POMPEII is rising from the ashes again — despite the worst that Italy’s mafia, and bureaucracy, could throw at it.
The ancient city, buried during a volcanic eruption in the first century, is undergoing a multi-million euro restoration which will see the preserved bodies of victims go on display at the site.
But the transformation of one of the world’s most treasured archaeological sites has been a challenge both for archaeologists and for Italy itself.
Archeologist Massimo Osanna was sent in to turn around the project two years ago amid reports of degradation of the ruins, of theft and even of looting by the Neapolitan mafia, the Camorra.
He now has a 130 million euro ($143 million) budget, most of it from the European Union.
In March, UNESCO inspectors — who had threatened to take Pompeii off the list of World Heritage sites — acknowledged that there had been considerable improvements to the site’s conservation.
“This is a really exciting time for Pompeii,” Osanna told AFP. “Thousands of people are working together. We currently have 35 construction areas on the site.” Pompeii’s transformation includes a new special exhibition of around 20 victims of the eruption, preserved in plaster with their expressions and positions fixed at the very moment they met their fate, carbonised by the intense heat of a 300-degrees Celsius gas cloud.
Displayed for the first time, the bodies of men, women and children from Pompeii and neighbouring Herculaneum — which was also engulfed by the eruption — are laid out in a wooden pyramid in the middle of an ancient amphitheatre.
A series of night-time visits until September 27 give visitors the chance to explore the site by moonlight, with guided tours, video installations and wine tastings based on an ancient Roman recipe.
“We have followed UNESCO’s advice to extend projects beyond the initial deadline of 2015,” said Osanna. “We have the resources and we will carry on working.”
With 2.7 million tourists visiting the ancient city last year, the ruins are the second most visited attraction in Italy after the Colosseum in Rome, and are seen as a symbol of the challenges in preserving Italy’s cultural heritage.
“This is a new era for Pompeii and our efforts are bearing fruit,” said Italy’s Minister for Culture Dario Franceschini, as he inaugurated the Palestra Grande (Large Gymnasium), after seven years of restoration work.
The enormous space surrounded by columns is where young Romans played sports until Mount Vesuvius erupted in 79AD.
Restorer Paola Zoroaster said, “We are all specialised in different areas, some in stone work, plaster, frescoes and mosaics.
“The conditions here on the site are good because, before we started our work, the area had already been inspected and repaired to ensure that it was secure,” she said as she finished working on a site just metres away from the Agora, the spectacular main square.
Osanna said the region’s economic problems — it is one of Italy’s poorest — makes Pompeii a particularly complex site to work on, and he hopes the bid to improve conservation efforts will be echoed by investment in the surrounding region.

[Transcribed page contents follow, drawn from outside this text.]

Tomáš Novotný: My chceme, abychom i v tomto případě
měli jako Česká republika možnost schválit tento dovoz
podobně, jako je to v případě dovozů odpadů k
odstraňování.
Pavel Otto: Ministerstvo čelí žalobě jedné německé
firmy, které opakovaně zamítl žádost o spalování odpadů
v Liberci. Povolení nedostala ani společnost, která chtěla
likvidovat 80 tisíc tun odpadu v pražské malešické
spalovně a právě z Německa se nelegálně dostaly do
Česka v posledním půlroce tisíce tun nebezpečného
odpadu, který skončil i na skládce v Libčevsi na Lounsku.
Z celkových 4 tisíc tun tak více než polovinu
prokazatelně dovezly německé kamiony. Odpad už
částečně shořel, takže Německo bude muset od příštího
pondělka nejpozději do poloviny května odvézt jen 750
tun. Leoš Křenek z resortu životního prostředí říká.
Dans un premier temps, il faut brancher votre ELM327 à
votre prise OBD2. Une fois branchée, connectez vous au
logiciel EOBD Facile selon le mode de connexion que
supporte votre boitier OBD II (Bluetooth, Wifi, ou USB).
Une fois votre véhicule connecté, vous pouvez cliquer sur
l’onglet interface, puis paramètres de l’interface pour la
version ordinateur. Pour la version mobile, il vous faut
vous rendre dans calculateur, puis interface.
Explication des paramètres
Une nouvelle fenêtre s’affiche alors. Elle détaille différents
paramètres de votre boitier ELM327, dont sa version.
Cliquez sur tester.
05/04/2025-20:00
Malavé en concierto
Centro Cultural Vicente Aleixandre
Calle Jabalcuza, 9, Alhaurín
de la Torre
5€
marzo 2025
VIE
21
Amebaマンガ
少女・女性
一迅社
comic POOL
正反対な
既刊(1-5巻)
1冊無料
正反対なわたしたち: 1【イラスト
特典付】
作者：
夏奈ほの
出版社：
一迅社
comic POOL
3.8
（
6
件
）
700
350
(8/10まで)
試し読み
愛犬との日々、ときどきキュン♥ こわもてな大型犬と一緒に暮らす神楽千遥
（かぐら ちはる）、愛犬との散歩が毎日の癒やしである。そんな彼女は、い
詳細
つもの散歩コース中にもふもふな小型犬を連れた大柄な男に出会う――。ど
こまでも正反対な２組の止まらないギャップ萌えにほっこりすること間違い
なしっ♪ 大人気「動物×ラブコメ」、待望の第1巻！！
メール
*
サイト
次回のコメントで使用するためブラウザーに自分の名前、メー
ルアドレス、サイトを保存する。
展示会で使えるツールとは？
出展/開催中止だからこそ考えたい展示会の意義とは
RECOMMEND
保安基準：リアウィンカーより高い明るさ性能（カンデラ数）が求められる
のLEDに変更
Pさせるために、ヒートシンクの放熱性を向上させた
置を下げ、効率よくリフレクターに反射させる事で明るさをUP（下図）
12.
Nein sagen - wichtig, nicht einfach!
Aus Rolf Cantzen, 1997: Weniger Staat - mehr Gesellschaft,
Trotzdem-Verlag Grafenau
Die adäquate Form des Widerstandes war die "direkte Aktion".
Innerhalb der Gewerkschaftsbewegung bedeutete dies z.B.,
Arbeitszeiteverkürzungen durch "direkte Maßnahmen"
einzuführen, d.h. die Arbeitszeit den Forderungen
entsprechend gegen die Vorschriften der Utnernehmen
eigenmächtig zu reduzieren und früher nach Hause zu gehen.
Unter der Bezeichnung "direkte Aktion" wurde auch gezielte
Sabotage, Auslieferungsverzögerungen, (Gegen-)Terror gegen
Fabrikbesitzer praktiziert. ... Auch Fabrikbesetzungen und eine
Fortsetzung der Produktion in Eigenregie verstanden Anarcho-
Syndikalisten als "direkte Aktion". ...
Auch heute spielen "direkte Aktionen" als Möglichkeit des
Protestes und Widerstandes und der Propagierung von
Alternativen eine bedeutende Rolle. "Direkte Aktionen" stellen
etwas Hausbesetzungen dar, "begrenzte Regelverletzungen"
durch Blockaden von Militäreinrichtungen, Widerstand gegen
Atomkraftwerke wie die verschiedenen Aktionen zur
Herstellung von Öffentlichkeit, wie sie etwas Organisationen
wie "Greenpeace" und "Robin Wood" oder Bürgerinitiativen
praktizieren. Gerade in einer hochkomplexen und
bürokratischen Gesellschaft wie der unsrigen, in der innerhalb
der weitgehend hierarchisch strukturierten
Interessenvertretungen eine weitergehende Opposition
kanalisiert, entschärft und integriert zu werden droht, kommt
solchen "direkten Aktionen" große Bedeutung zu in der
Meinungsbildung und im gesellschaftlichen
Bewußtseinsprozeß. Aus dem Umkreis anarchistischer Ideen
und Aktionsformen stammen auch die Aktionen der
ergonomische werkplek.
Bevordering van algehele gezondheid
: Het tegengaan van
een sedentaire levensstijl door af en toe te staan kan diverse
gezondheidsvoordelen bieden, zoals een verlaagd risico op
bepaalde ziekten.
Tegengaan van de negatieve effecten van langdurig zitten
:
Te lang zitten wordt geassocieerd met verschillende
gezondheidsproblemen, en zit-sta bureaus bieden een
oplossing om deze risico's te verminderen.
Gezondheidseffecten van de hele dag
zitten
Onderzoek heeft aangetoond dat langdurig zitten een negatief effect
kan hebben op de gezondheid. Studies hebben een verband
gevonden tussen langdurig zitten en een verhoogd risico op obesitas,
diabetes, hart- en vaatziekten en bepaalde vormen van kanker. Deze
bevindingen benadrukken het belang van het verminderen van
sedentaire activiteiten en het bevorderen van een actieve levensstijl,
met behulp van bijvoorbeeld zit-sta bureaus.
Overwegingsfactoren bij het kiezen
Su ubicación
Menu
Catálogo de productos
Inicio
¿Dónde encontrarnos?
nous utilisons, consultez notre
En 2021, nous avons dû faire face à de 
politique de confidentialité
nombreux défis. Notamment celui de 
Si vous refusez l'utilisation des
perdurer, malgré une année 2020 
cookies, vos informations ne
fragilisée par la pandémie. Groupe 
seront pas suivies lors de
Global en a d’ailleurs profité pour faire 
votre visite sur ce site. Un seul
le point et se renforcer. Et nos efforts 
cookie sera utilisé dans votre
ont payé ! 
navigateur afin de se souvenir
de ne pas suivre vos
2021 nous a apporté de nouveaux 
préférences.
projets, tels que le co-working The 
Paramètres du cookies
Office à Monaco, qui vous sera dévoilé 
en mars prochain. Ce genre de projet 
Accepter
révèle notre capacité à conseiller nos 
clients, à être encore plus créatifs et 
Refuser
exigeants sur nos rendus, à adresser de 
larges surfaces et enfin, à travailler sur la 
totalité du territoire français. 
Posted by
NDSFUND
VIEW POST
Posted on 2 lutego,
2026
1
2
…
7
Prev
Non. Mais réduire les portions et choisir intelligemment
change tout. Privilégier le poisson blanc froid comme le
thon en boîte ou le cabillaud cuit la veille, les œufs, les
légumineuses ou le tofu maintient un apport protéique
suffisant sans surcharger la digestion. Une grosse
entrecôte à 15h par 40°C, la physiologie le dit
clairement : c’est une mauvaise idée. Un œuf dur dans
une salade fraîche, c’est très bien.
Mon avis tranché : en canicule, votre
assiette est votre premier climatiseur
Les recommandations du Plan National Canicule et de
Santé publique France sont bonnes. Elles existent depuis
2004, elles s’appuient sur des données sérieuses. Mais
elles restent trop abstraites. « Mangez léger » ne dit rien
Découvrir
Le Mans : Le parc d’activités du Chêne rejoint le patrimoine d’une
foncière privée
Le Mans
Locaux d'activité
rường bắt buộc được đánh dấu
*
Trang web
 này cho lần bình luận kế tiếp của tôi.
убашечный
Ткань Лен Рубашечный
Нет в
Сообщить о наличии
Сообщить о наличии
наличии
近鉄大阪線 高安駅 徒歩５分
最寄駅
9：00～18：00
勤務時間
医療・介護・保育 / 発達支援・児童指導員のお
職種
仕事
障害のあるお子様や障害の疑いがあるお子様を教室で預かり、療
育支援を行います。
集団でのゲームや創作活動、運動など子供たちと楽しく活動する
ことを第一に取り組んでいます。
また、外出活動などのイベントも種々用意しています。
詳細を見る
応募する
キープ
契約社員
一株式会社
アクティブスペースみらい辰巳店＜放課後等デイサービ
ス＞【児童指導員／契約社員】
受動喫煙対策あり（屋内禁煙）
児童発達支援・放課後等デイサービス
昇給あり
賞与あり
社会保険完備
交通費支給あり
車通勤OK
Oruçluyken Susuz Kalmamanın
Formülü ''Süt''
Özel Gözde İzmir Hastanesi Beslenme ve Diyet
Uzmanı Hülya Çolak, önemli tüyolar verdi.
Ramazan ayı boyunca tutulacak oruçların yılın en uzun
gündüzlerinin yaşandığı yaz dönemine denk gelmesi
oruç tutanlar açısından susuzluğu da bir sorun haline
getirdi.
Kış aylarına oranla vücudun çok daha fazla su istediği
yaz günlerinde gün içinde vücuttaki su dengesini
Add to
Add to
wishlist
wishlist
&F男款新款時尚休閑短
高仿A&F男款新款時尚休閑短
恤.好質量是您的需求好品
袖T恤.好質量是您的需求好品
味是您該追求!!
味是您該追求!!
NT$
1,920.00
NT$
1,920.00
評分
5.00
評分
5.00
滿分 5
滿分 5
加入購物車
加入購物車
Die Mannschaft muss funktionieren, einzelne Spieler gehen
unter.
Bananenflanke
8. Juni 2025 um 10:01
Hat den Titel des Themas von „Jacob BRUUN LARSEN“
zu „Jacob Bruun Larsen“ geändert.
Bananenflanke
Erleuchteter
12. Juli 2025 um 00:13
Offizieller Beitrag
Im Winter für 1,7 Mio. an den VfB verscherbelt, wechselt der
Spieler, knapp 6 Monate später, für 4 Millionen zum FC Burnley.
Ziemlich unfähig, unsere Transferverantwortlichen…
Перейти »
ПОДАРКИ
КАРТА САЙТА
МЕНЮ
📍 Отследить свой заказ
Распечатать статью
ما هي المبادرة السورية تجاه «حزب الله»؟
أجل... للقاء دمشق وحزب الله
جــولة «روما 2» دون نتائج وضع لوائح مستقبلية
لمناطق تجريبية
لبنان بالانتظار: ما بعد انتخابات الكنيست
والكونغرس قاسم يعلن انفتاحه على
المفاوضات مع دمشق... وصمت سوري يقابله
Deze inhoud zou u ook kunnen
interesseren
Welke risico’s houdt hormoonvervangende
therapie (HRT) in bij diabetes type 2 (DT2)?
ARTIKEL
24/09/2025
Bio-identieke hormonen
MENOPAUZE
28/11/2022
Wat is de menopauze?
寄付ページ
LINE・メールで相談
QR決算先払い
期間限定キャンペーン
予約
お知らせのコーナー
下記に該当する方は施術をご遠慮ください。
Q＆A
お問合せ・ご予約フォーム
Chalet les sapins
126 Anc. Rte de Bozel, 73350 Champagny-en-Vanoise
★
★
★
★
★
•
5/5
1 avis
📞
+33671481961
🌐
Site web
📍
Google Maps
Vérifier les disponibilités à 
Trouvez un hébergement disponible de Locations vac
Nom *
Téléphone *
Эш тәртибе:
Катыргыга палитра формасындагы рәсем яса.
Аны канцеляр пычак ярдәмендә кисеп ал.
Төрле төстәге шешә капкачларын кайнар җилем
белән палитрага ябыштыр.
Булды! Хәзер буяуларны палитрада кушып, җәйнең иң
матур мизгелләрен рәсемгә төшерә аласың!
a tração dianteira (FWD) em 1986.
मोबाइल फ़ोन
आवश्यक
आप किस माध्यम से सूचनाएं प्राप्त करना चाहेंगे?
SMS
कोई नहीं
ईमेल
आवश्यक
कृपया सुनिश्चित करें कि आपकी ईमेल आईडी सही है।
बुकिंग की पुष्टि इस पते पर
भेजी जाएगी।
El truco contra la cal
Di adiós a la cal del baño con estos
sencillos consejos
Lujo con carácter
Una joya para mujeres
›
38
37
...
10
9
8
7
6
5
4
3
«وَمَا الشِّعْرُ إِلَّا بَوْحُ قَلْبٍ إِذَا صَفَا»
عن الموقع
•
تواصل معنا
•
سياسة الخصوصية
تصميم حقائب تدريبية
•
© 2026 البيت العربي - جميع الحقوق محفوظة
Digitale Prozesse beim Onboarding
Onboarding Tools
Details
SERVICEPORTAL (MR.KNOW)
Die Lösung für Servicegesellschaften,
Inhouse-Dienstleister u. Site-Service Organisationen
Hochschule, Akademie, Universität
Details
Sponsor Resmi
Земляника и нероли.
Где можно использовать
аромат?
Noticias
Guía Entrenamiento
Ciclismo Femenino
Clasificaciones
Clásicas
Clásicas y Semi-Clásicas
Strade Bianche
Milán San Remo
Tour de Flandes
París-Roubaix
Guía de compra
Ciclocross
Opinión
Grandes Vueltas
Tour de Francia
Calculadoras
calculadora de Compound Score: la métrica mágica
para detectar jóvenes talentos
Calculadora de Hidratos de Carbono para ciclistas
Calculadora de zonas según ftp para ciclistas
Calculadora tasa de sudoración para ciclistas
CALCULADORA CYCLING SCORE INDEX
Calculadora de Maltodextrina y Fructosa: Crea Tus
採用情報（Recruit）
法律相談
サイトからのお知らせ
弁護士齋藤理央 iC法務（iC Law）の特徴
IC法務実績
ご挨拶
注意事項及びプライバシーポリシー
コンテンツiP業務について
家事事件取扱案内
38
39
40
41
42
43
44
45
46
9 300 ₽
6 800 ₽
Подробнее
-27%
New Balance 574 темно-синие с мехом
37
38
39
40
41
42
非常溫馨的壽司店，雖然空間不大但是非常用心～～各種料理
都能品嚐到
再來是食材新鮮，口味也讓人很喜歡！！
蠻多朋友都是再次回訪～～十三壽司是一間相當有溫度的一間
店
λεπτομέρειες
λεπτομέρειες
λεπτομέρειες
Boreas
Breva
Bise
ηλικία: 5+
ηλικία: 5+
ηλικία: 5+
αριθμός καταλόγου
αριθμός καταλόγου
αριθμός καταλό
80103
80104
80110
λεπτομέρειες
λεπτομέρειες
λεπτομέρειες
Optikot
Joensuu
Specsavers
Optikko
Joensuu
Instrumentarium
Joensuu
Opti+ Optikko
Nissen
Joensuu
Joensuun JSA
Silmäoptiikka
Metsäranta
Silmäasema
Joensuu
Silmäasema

“We want a fast train which goes directly to Pompeii’s archaeological site. We want the area surrounding the site to be just as beautiful as the site itself,” he said.
His optimism, however, comes against a backdrop of a series of shutdowns at the site which left angry tourists locked out and seriously embarrassed the government.
Some 120 workers sparked controversy two weeks ago when they went on strike over overtime pay and closed the doors.
“Our actions have been twisted” by the press, said one of the workers who did not want to give his name.